Auch im Sozialen ist ein Triple A gefragt
Juncker nutzte seinen Aufenthalt in Wien, um einen Dialog mit den derzeit europakritischen Gewerkschaften zu führen. Für sie geht es derzeit um eine Richtungsfrage, nämlich „Soziales Europa oder Freihandelszone für Konzerne“. Gewarnt wird in Hinblick auf den freien Arbeitsmarkt, dem Hereindrängen von Arbeitskräften aus Niedriglohnländern im Osten Europas, vor allem vor Lohn- und Sozialdumping. Für die Gewerkschafter steht daher die Frage im Vordergrund, was getan werden muss, um die EU vor einem „sozialen Kollaps“ zu bewahren und das soziale Gleichgewicht wiederherzustellen.
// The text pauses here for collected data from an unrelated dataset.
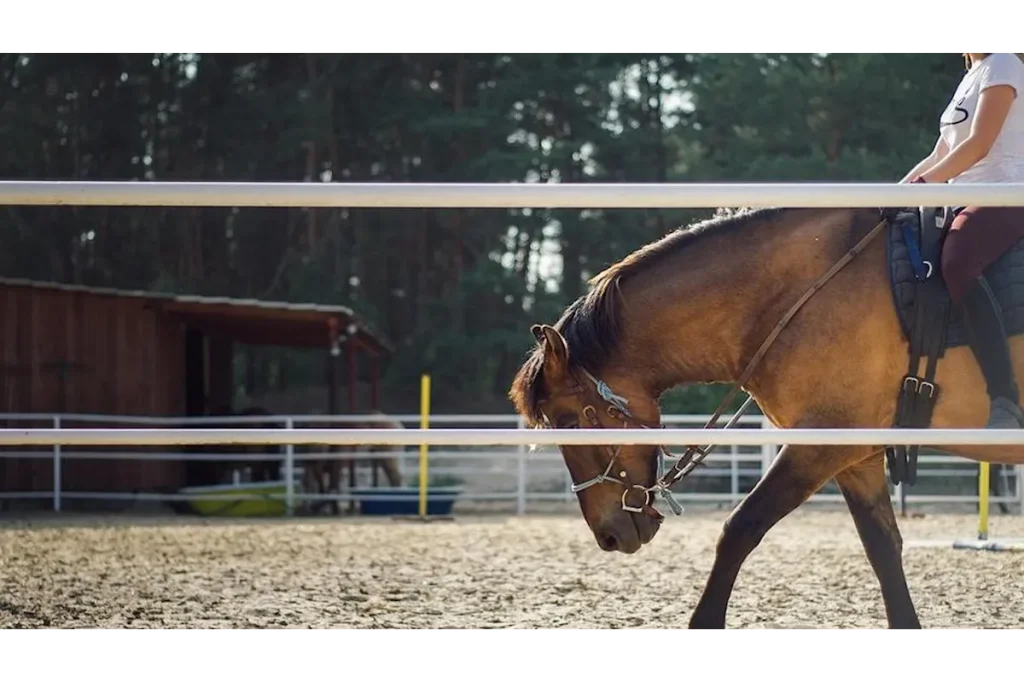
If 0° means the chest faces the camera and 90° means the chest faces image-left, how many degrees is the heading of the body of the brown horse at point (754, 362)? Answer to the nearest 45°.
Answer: approximately 90°

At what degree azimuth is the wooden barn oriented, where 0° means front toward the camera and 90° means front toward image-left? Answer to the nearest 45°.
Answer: approximately 270°

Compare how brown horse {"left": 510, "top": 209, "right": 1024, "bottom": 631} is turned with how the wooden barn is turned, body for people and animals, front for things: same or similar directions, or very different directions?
very different directions

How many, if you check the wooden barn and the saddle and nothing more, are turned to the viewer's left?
1

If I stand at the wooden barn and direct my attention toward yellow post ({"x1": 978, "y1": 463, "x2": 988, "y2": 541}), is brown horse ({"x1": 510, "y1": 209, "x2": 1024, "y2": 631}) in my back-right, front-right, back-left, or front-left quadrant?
front-right

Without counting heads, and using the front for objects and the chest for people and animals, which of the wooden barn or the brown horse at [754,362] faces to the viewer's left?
the brown horse

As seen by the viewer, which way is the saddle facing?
to the viewer's left
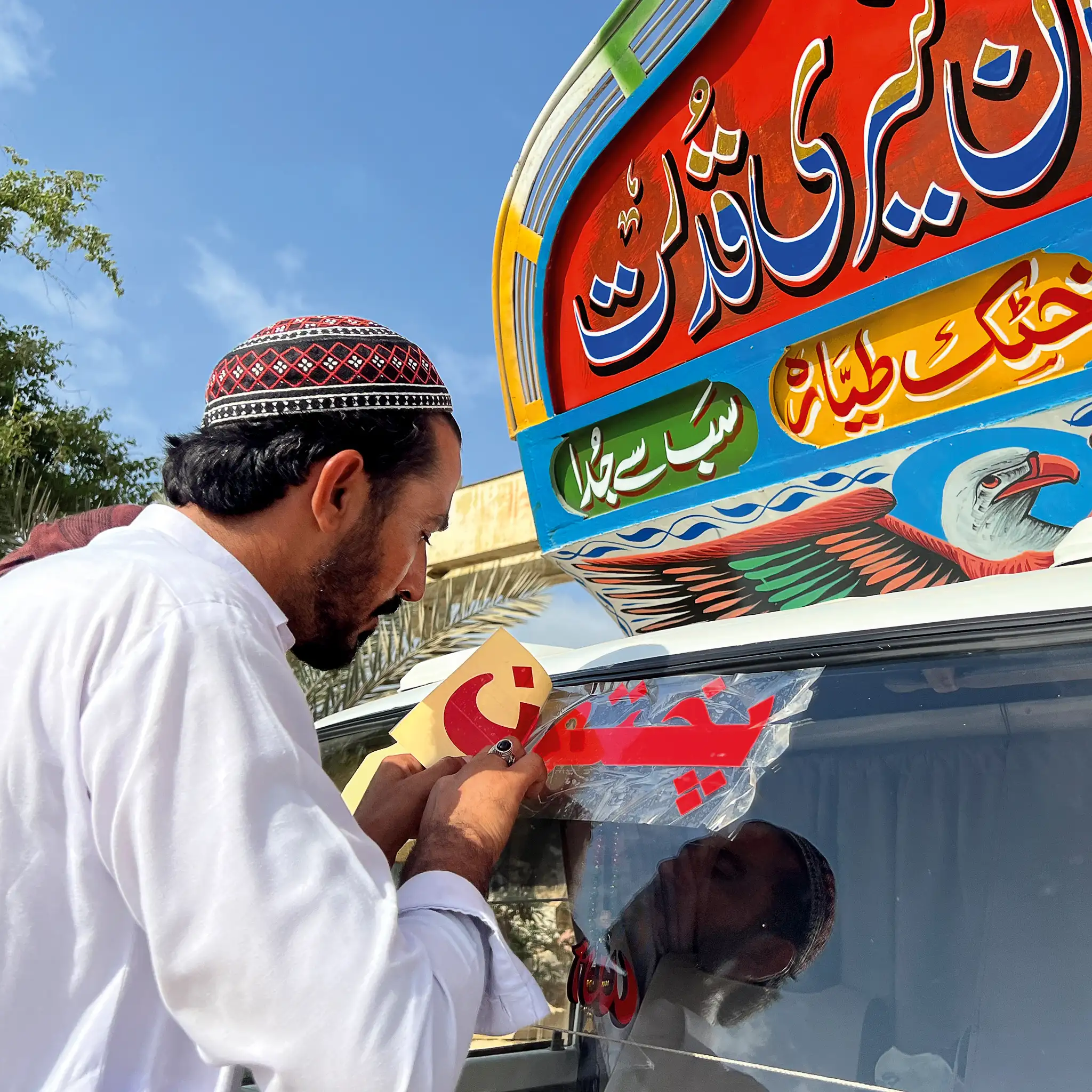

Juncker äußerte Verständnis für diese Sorgen und meinte, dass soziale Themen allzu lange „unterbelichtet“ waren. Dass sich breite Teile der Arbeitnehmerschaft vom gemeinsamen Europa entfernen würden, sie eine „gefährliche Entwicklung“. Daher sei auch auf dem Gebiet der Sozialpolitik „ein Triple A“ gefordert. Die von der EU geplante Aufsichtsbehörde ELA, um deren Sitz sich Österreich bemüht, soll daher kontrollieren, ob Mindestlöhne und Sozialstandards in den Mitgliedsstaaten eingehalten werden. Der Vorschlag liegt schon länger auf dem Tisch und der Ball damit beim Rat. Worauf Juncker noch den zarten Hinweis fallen ließ, dass Österreich ja derzeit den Ratsvorsitz innehat und Einfluss auf die jeweiligen Tagesordnungspunkte nehmen kann.